:: Task instructions ::
Collect the lines of the entries where "highway" shows up.

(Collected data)
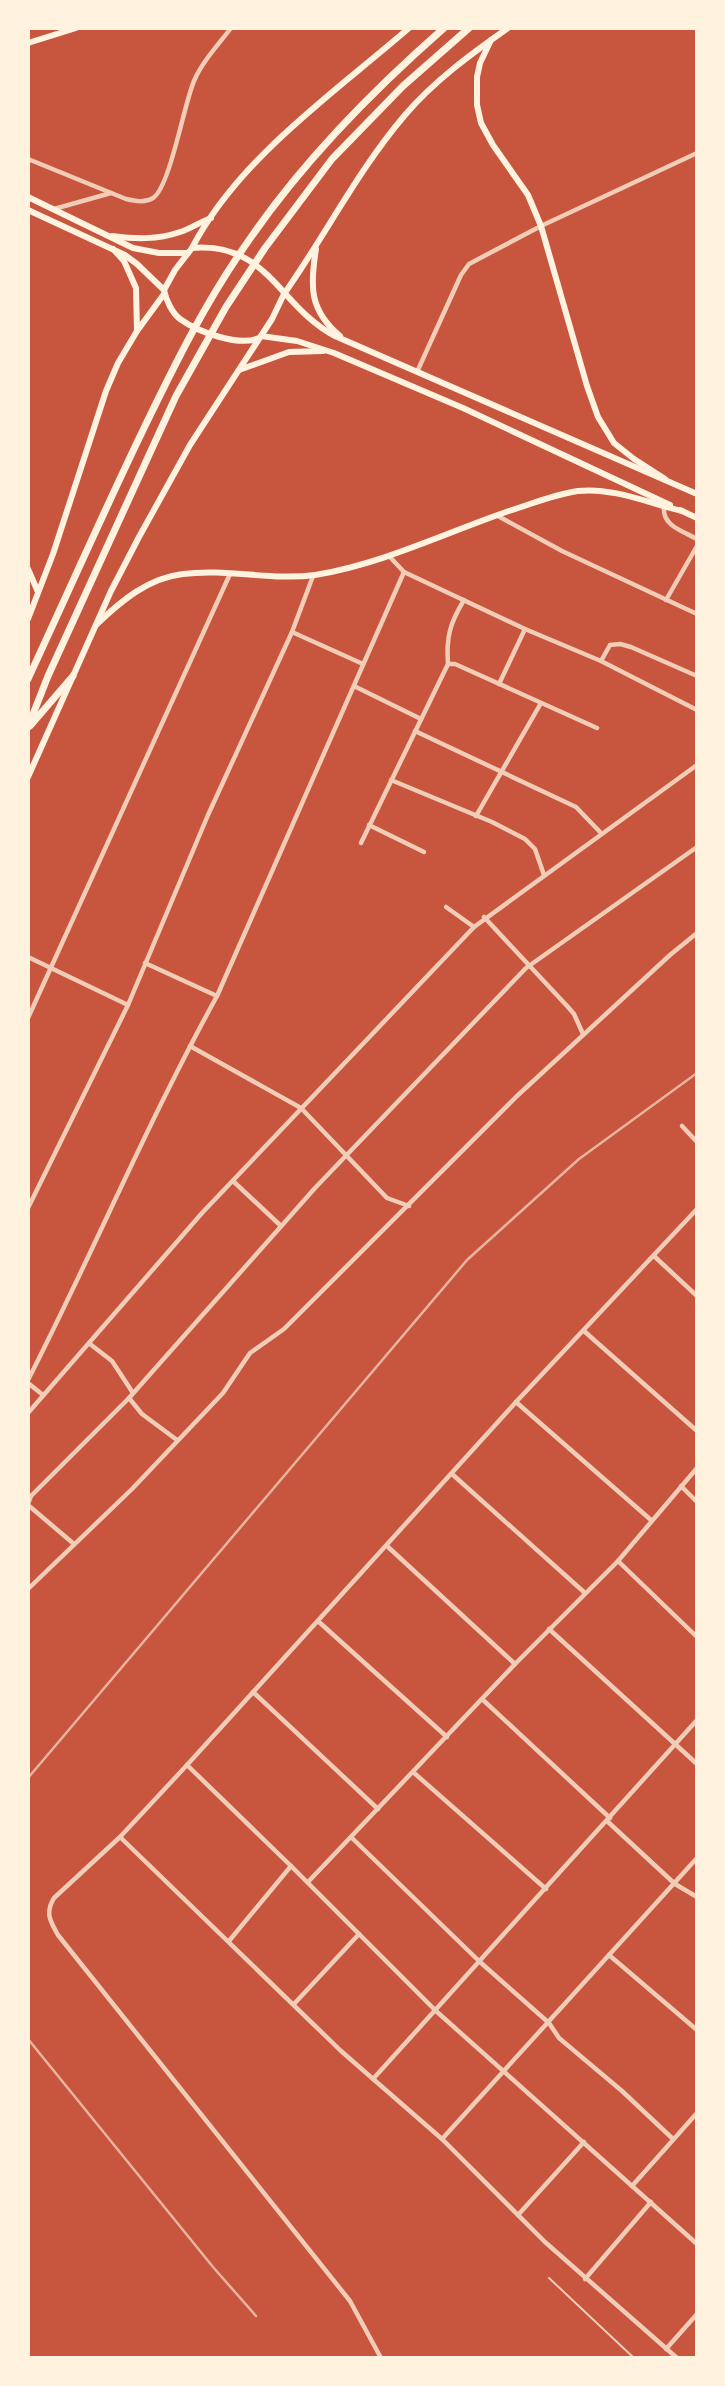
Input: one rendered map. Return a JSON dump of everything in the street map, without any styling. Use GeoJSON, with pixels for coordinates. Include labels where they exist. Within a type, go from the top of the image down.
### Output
{"type":"FeatureCollection","features":[{"type":"Feature","properties":{"kind":"highway"},"geometry":{"type":"LineString","coordinates":[[28,679],[106,506],[186,341],[213,295],[248,241],[320,148],[409,58],[444,28]]}},
{"type":"Feature","properties":{"kind":"highway"},"geometry":{"type":"LineString","coordinates":[[28,728],[48,676],[176,396],[226,307],[265,248],[332,159],[403,86],[469,28]]}},
{"type":"Feature","properties":{"kind":"highway"},"geometry":{"type":"LineString","coordinates":[[28,728],[73,676]]}},
{"type":"Feature","properties":{"kind":"main road"},"geometry":{"type":"LineString","coordinates":[[28,43],[76,28]]}},
{"type":"Feature","properties":{"kind":"main road"},"geometry":{"type":"LineString","coordinates":[[28,619],[118,363],[190,250],[211,218],[246,175],[289,129],[409,28]]}},
{"type":"Feature","properties":{"kind":"main road"},"geometry":{"type":"LineString","coordinates":[[28,777],[111,591],[164,491],[284,295],[405,115],[430,88],[508,28]]}},
{"type":"Feature","properties":{"kind":"main road"},"geometry":{"type":"LineString","coordinates":[[491,40],[480,63],[477,77],[477,105],[481,123],[528,195],[541,226],[598,417],[614,443],[674,485]]}},
{"type":"Feature","properties":{"kind":"main road"},"geometry":{"type":"LineString","coordinates":[[28,197],[107,236],[146,251],[206,247],[226,250],[261,267],[284,295],[321,329],[697,494]]}},
{"type":"Feature","properties":{"kind":"main road"},"geometry":{"type":"LineString","coordinates":[[28,210],[113,249],[137,264],[164,292],[173,312],[183,321],[236,342],[260,337],[297,341],[328,351],[433,395],[697,518]]}},
{"type":"Feature","properties":{"kind":"main road"},"geometry":{"type":"LineString","coordinates":[[107,236],[145,239],[163,237],[179,233],[211,218]]}},
{"type":"Feature","properties":{"kind":"main road"},"geometry":{"type":"LineString","coordinates":[[113,249],[124,261],[136,289],[138,331]]}},
{"type":"Feature","properties":{"kind":"main road"},"geometry":{"type":"LineString","coordinates":[[316,249],[311,282],[315,303],[328,326],[347,341]]}},
{"type":"Feature","properties":{"kind":"main road"},"geometry":{"type":"LineString","coordinates":[[237,371],[289,352],[328,351]]}},
{"type":"Feature","properties":{"kind":"main road"},"geometry":{"type":"LineString","coordinates":[[97,624],[124,599],[159,580],[182,574],[313,575],[388,556],[498,515],[578,491],[599,490],[682,511]]}},
{"type":"Feature","properties":{"kind":"main road"},"geometry":{"type":"LineString","coordinates":[[28,569],[38,592]]}},
{"type":"Feature","properties":{"kind":"street"},"geometry":{"type":"LineString","coordinates":[[28,159],[111,193],[140,201],[150,200],[159,192],[178,140],[194,81],[231,28]]}},
{"type":"Feature","properties":{"kind":"street"},"geometry":{"type":"LineString","coordinates":[[417,372],[461,275],[469,264],[541,226],[697,153]]}},
{"type":"Feature","properties":{"kind":"street"},"geometry":{"type":"LineString","coordinates":[[54,209],[111,193]]}},
{"type":"Feature","properties":{"kind":"street"},"geometry":{"type":"LineString","coordinates":[[664,506],[663,517],[667,523],[697,539]]}},
{"type":"Feature","properties":{"kind":"street"},"geometry":{"type":"LineString","coordinates":[[498,515],[562,551],[697,614]]}},
{"type":"Feature","properties":{"kind":"street"},"geometry":{"type":"LineString","coordinates":[[666,600],[697,545]]}},
{"type":"Feature","properties":{"kind":"street"},"geometry":{"type":"LineString","coordinates":[[388,556],[404,572],[525,629],[601,661],[697,710]]}},
{"type":"Feature","properties":{"kind":"street"},"geometry":{"type":"LineString","coordinates":[[43,1395],[28,1382],[190,1046],[217,996],[404,572]]}},
{"type":"Feature","properties":{"kind":"street"},"geometry":{"type":"LineString","coordinates":[[28,1017],[230,574]]}},
{"type":"Feature","properties":{"kind":"street"},"geometry":{"type":"LineString","coordinates":[[28,1208],[128,1005],[208,815],[292,632],[313,575]]}},
{"type":"Feature","properties":{"kind":"street"},"geometry":{"type":"LineString","coordinates":[[361,843],[449,664],[447,638],[464,600]]}},
{"type":"Feature","properties":{"kind":"street"},"geometry":{"type":"LineString","coordinates":[[499,684],[525,629]]}},
{"type":"Feature","properties":{"kind":"street"},"geometry":{"type":"LineString","coordinates":[[292,632],[363,664]]}},
{"type":"Feature","properties":{"kind":"street"},"geometry":{"type":"LineString","coordinates":[[601,661],[610,645],[620,644],[697,676]]}},
{"type":"Feature","properties":{"kind":"street"},"geometry":{"type":"LineString","coordinates":[[449,664],[455,664],[597,728]]}},
{"type":"Feature","properties":{"kind":"street"},"geometry":{"type":"LineString","coordinates":[[354,685],[421,719]]}},
{"type":"Feature","properties":{"kind":"street"},"geometry":{"type":"LineString","coordinates":[[476,816],[541,702]]}},
{"type":"Feature","properties":{"kind":"street"},"geometry":{"type":"LineString","coordinates":[[415,731],[576,807],[601,834]]}},
{"type":"Feature","properties":{"kind":"street"},"geometry":{"type":"LineString","coordinates":[[28,1413],[163,1256],[484,917],[697,765]]}},
{"type":"Feature","properties":{"kind":"street"},"geometry":{"type":"LineString","coordinates":[[391,780],[525,839],[535,849],[544,875]]}},
{"type":"Feature","properties":{"kind":"street"},"geometry":{"type":"LineString","coordinates":[[369,825],[424,852]]}},
{"type":"Feature","properties":{"kind":"street"},"geometry":{"type":"LineString","coordinates":[[74,1544],[28,1504],[29,1493],[134,1393],[281,1226],[529,966],[697,846]]}},
{"type":"Feature","properties":{"kind":"street"},"geometry":{"type":"LineString","coordinates":[[446,906],[474,927]]}},
{"type":"Feature","properties":{"kind":"street"},"geometry":{"type":"LineString","coordinates":[[484,917],[575,1014],[583,1034]]}},
{"type":"Feature","properties":{"kind":"street"},"geometry":{"type":"LineString","coordinates":[[28,1589],[132,1489],[223,1393],[250,1353],[284,1329],[517,1096],[697,933]]}},
{"type":"Feature","properties":{"kind":"street"},"geometry":{"type":"LineString","coordinates":[[28,957],[128,1005]]}},
{"type":"Feature","properties":{"kind":"street"},"geometry":{"type":"LineString","coordinates":[[145,963],[217,996]]}},
{"type":"Feature","properties":{"kind":"street"},"geometry":{"type":"LineString","coordinates":[[190,1046],[301,1108],[387,1198],[409,1206]]}},
{"type":"Feature","properties":{"kind":"street"},"geometry":{"type":"LineString","coordinates":[[682,1126],[697,1142]]}},
{"type":"Feature","properties":{"kind":"street"},"geometry":{"type":"LineString","coordinates":[[233,1181],[281,1226]]}},
{"type":"Feature","properties":{"kind":"street"},"geometry":{"type":"LineString","coordinates":[[381,2358],[350,2301],[58,1935],[50,1922],[49,1907],[54,1898],[120,1837],[187,1765],[516,1402],[697,1209]]}},
{"type":"Feature","properties":{"kind":"street"},"geometry":{"type":"LineString","coordinates":[[654,1256],[697,1296]]}},
{"type":"Feature","properties":{"kind":"street"},"geometry":{"type":"LineString","coordinates":[[584,1331],[697,1431]]}},
{"type":"Feature","properties":{"kind":"street"},"geometry":{"type":"LineString","coordinates":[[90,1344],[112,1361],[134,1393]]}},
{"type":"Feature","properties":{"kind":"street"},"geometry":{"type":"LineString","coordinates":[[129,1398],[142,1414],[177,1440]]}},
{"type":"Feature","properties":{"kind":"street"},"geometry":{"type":"LineString","coordinates":[[516,1402],[651,1520]]}},
{"type":"Feature","properties":{"kind":"street"},"geometry":{"type":"LineString","coordinates":[[308,1882],[515,1664],[618,1561],[697,1468]]}},
{"type":"Feature","properties":{"kind":"street"},"geometry":{"type":"LineString","coordinates":[[452,1474],[585,1593]]}},
{"type":"Feature","properties":{"kind":"street"},"geometry":{"type":"LineString","coordinates":[[681,1486],[697,1502]]}},
{"type":"Feature","properties":{"kind":"street"},"geometry":{"type":"LineString","coordinates":[[387,1545],[515,1664]]}},
{"type":"Feature","properties":{"kind":"street"},"geometry":{"type":"LineString","coordinates":[[618,1561],[697,1637]]}},
{"type":"Feature","properties":{"kind":"street"},"geometry":{"type":"LineString","coordinates":[[319,1622],[447,1737]]}},
{"type":"Feature","properties":{"kind":"street"},"geometry":{"type":"LineString","coordinates":[[550,1629],[697,1764]]}},
{"type":"Feature","properties":{"kind":"street"},"geometry":{"type":"LineString","coordinates":[[253,1692],[378,1809]]}},
{"type":"Feature","properties":{"kind":"street"},"geometry":{"type":"LineString","coordinates":[[482,1699],[675,1884],[697,1896]]}},
{"type":"Feature","properties":{"kind":"street"},"geometry":{"type":"LineString","coordinates":[[373,2079],[697,1720]]}},
{"type":"Feature","properties":{"kind":"street"},"geometry":{"type":"LineString","coordinates":[[187,1765],[436,2011],[697,2244]]}},
{"type":"Feature","properties":{"kind":"street"},"geometry":{"type":"LineString","coordinates":[[413,1772],[546,1889]]}},
{"type":"Feature","properties":{"kind":"street"},"geometry":{"type":"LineString","coordinates":[[120,1837],[373,2079],[442,2139],[585,2279],[677,2358]]}},
{"type":"Feature","properties":{"kind":"street"},"geometry":{"type":"LineString","coordinates":[[352,1838],[480,1962],[549,2023],[559,2038],[622,2091],[673,2139]]}},
{"type":"Feature","properties":{"kind":"street"},"geometry":{"type":"LineString","coordinates":[[442,2139],[697,1858]]}},
{"type":"Feature","properties":{"kind":"street"},"geometry":{"type":"LineString","coordinates":[[229,1941],[291,1866]]}},
{"type":"Feature","properties":{"kind":"street"},"geometry":{"type":"LineString","coordinates":[[294,2004],[359,1934]]}},
{"type":"Feature","properties":{"kind":"street"},"geometry":{"type":"LineString","coordinates":[[609,1955],[697,2030]]}},
{"type":"Feature","properties":{"kind":"street"},"geometry":{"type":"LineString","coordinates":[[632,2186],[697,2113]]}},
{"type":"Feature","properties":{"kind":"street"},"geometry":{"type":"LineString","coordinates":[[518,2215],[584,2142]]}},
{"type":"Feature","properties":{"kind":"street"},"geometry":{"type":"LineString","coordinates":[[585,2279],[651,2202]]}},
{"type":"Feature","properties":{"kind":"street"},"geometry":{"type":"LineString","coordinates":[[666,2349],[697,2314]]}},
{"type":"Feature","properties":{"kind":"lane"},"geometry":{"type":"LineString","coordinates":[[549,2278],[634,2358]]}},
{"type":"Feature","properties":{"kind":"railway"},"geometry":{"type":"LineString","coordinates":[[28,1778],[467,1260],[579,1159],[697,1073]]}},
{"type":"Feature","properties":{"kind":"railway"},"geometry":{"type":"LineString","coordinates":[[28,2039],[256,2316]]}}]}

:: Result ::
{"type":"FeatureCollection","features":[{"type":"Feature","properties":{"kind":"highway"},"geometry":{"type":"LineString","coordinates":[[28,679],[106,506],[186,341],[213,295],[248,241],[320,148],[409,58],[444,28]]}},
{"type":"Feature","properties":{"kind":"highway"},"geometry":{"type":"LineString","coordinates":[[28,728],[48,676],[176,396],[226,307],[265,248],[332,159],[403,86],[469,28]]}},
{"type":"Feature","properties":{"kind":"highway"},"geometry":{"type":"LineString","coordinates":[[28,728],[73,676]]}},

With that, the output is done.